An wofull matter of all to be lamented.
All court rolls and records we mente to have raced,
And them to have burned spoyled and defaced.

The faire cittie of London wee also mente to rifell,
To have rob'de the rich, and killed eke the poore;
Theis thinges in effecte we counted but a trifell;
In all places of the lande have sett an uprore;
The wealthie to have bereavde both of life and store,
No state nor degree we weare mente to spare,
But if hee would resiste deathe should be his share.

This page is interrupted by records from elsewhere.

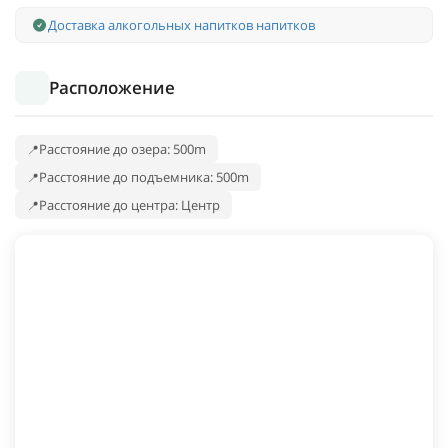
Доставка алкогольных напитков напитков
Расположение
Расстояние до озера: 500m
Расстояние до подъемника: 500m
Расстояние до центра: Центр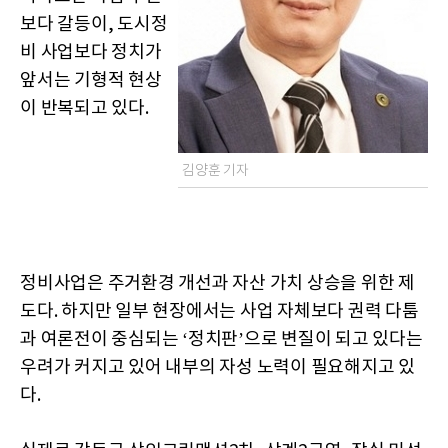
보다 갈등이, 도시정
비 사업보다 정치가
앞서는 기형적 현상
이 반복되고 있다.
김양훈 기자
정비사업은 주거환경 개선과 자산 가치 상승을 위한 제
도다. 하지만 일부 현장에서는 사업 자체보다 권력 다툼
과 여론전이 중심되는 ‘정치판’으로 변질이 되고 있다는
우려가 커지고 있어 내부의 자성 노력이 필요해지고 있
다.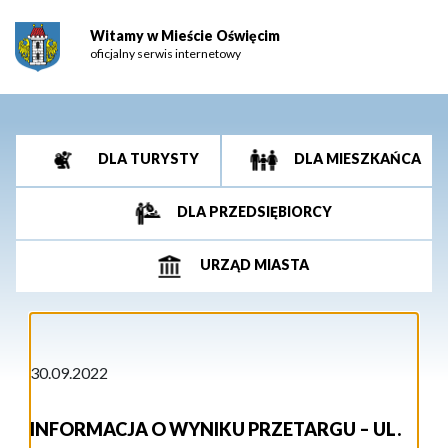
Witamy w Mieście Oświęcim
oficjalny serwis internetowy
DLA TURYSTY
DLA MIESZKAŃCA
DLA PRZEDSIĘBIORCY
URZĄD MIASTA
30.09.2022
INFORMACJA O WYNIKU PRZETARGU – UL.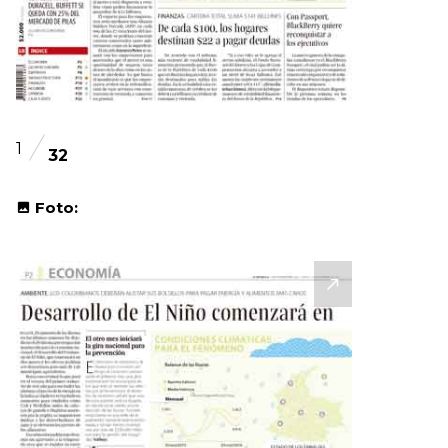
1
32
Foto: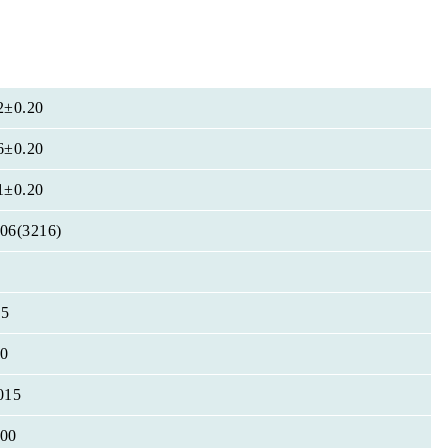
2±0.20
6±0.20
1±0.20
06(3216)
25
0
015
00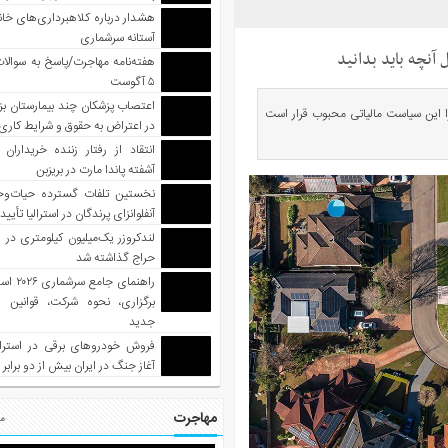
هشدار درباره کلاهبرداری‌های خانه‌
آستانه سرشماری
هفته‌نامه مهاجرت/پاسخ به سوالا
۵ آگوست
اعتصاب پزشکان چند بیمارستان بز
زیرا این سیاست مالیاتی محبوب قرار است
در اعتراض به حقوق و شرایط کاری
انتقاد از رفتار زننده خریداران 
آشفته پاندا مارت در بریزبن
نخستین تلفات گسترده حیات‌وح
آنفلوانزای پرندگان در استرالیا تأیی
لندکروزر یک‌میلیون کیلومتری در و
حراج گذاشته شد
راهنمای جا
برگزاری، نحوه شرکت، قوانین و
جدید
فروش خودروهای برقی در استرال
آغاز جنگ در ایران بیش از دو برابر
مهاجرت
مط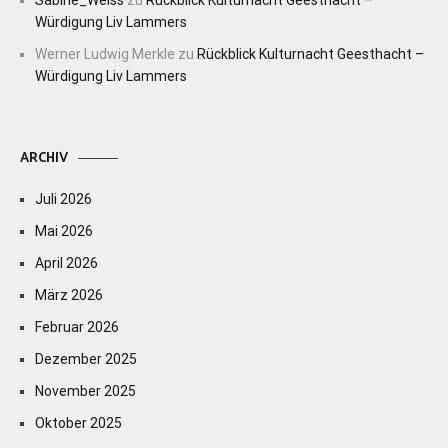
Sabine_Weiss
zu
Rückblick Kulturnacht Geesthacht –
Würdigung Liv Lammers
Werner Ludwig Merkle
zu
Rückblick Kulturnacht Geesthacht –
Würdigung Liv Lammers
ARCHIV
Juli 2026
Mai 2026
April 2026
März 2026
Februar 2026
Dezember 2025
November 2025
Oktober 2025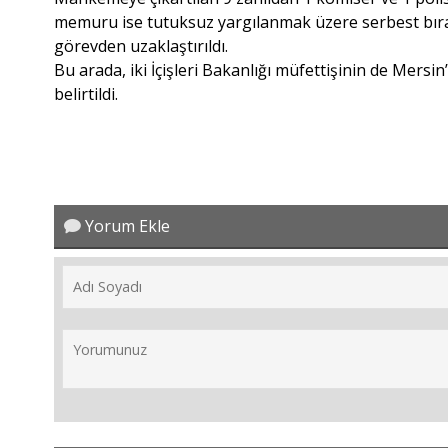
memuru ise tutuksuz yargılanmak üzere serbest bıra
görevden uzaklaştırıldı.
Bu arada, iki İçişleri Bakanlığı müfettişinin de Mers
belirtildi.
Yorum Ekle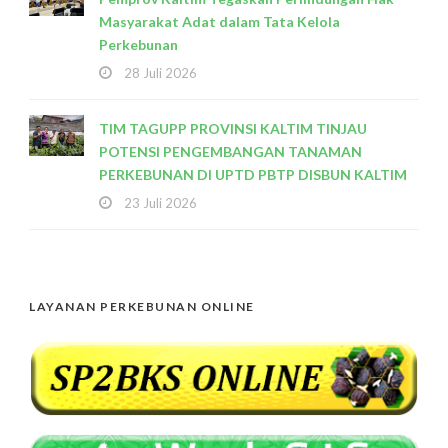
Masyarakat Adat dalam Tata Kelola
Perkebunan
28 Juli 2026
TIM TAGUPP PROVINSI KALTIM TINJAU
POTENSI PENGEMBANGAN TANAMAN
PERKEBUNAN DI UPTD PBTP DISBUN KALTIM
23 Juli 2026
LAYANAN PERKEBUNAN ONLINE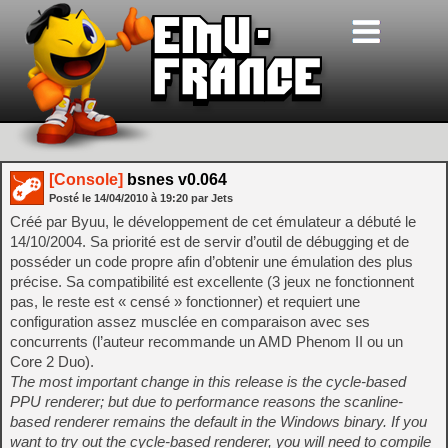
[Console]
bsnes v0.064
Posté le
14/04/2010
à
19:20
par Jets
Créé par Byuu, le développement de cet émulateur a débuté le
14/10/2004. Sa priorité est de servir d’outil de débugging et de
posséder un code propre afin d’obtenir une émulation des plus
précise. Sa compatibilité est excellente (3 jeux ne fonctionnent
pas, le reste est « censé » fonctionner) et requiert une
configuration assez musclée en comparaison avec ses
concurrents (l’auteur recommande un AMD Phenom II ou un
Core 2 Duo).
The most important change in this release is the cycle-based
PPU renderer; but due to performance reasons the scanline-
based renderer remains the default in the Windows binary. If you
want to try out the cycle-based renderer, you will need to compile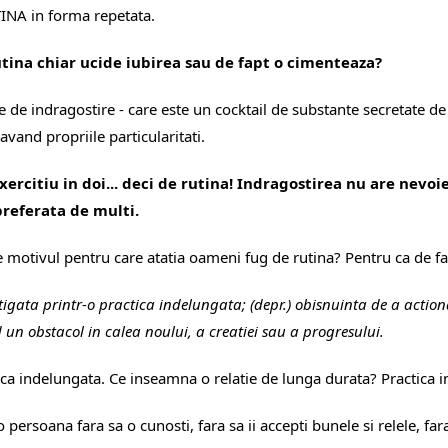
TINA in forma repetata.
utina chiar ucide iubirea sau de fapt o cimenteaza?
 de indragostire - care este un cocktail de substante secretate de c
avand propriile particularitati.
rcitiu in doi... deci de rutina! Indragostirea nu are nevoie 
preferata de multi.
ie motivul pentru care atatia oameni fug de rutina? Pentru ca de fa
igata printr-o practica indelungata; (depr.) obisnuinta de a action
 un obstacol in calea noului, a creatiei sau a progresului.
ica indelungata. Ce inseamna o relatie de lunga durata? Practica i
persoana fara sa o cunosti, fara sa ii accepti bunele si relele, far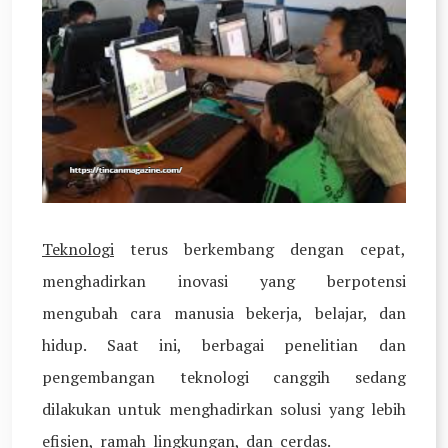
Teknologi
terus berkembang dengan cepat,
menghadirkan inovasi yang berpotensi
mengubah cara manusia bekerja, belajar, dan
hidup. Saat ini, berbagai penelitian dan
pengembangan teknologi canggih sedang
dilakukan untuk menghadirkan solusi yang lebih
efisien, ramah lingkungan, dan cerdas.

Theise weare our intents, with mischiefs many more,
Even confusion to the whole realme to have brought,
Confederates we had, and that no small store;
Which ruyne and destruction weare readie to have wrought;
We either mente to make or bringe all to noughte.
Nought ne nought indeede, for nought weare our happs,
For desperate myndes doe feare no after clapps:

So forwarde weare that the verye daye was sett
To murther our good queene, that God had preserved;
Barnewell and Savage should have done the feate;
But justice rewarded them as they well deserved,
Being twoe monstrose traytors that from duty swerved;
The daggs and all things weare redye preparde,
But in the nett they layde, they themselves weare snared.

And Ballarde, that beast, hee into England was come,
A Jesuite, a prieste, and a semynarie vilde;
Hee brought with him our absolution from Roome,
Promysinge good successe, wherein he was beguyled;
So that from our hartes all pitye hee exilde;
And still he incoraged us in my myscheife to precede,
Egging us forwarde wherein there was no neede.

But God woulde not suffer us so closelie to worke,
But that all our doyngs laye open in his sight:
Revealinge those myscheifs, that in our hartes did lurke,
When wee suspected not, he brought the same to light.
Then must wee hyde our hedds, or scape awaye by flight;
But when wee had inklinge our treasons were descryde,
Away awaye in haste twas then no tyme to byde.

Then watche and warde was made in everye coaste,
Then weare wee taken, eache houre of the daye;
My selfe was once taken, but whie shoulde I boaste,
Howe that I made a scape and so gott awaye,
Not knowinge where to goe nor have perfitt staye;
But to Harrow on the Hill my selfe I convayde,
There in Bellamyes howse a little tyme I stayde.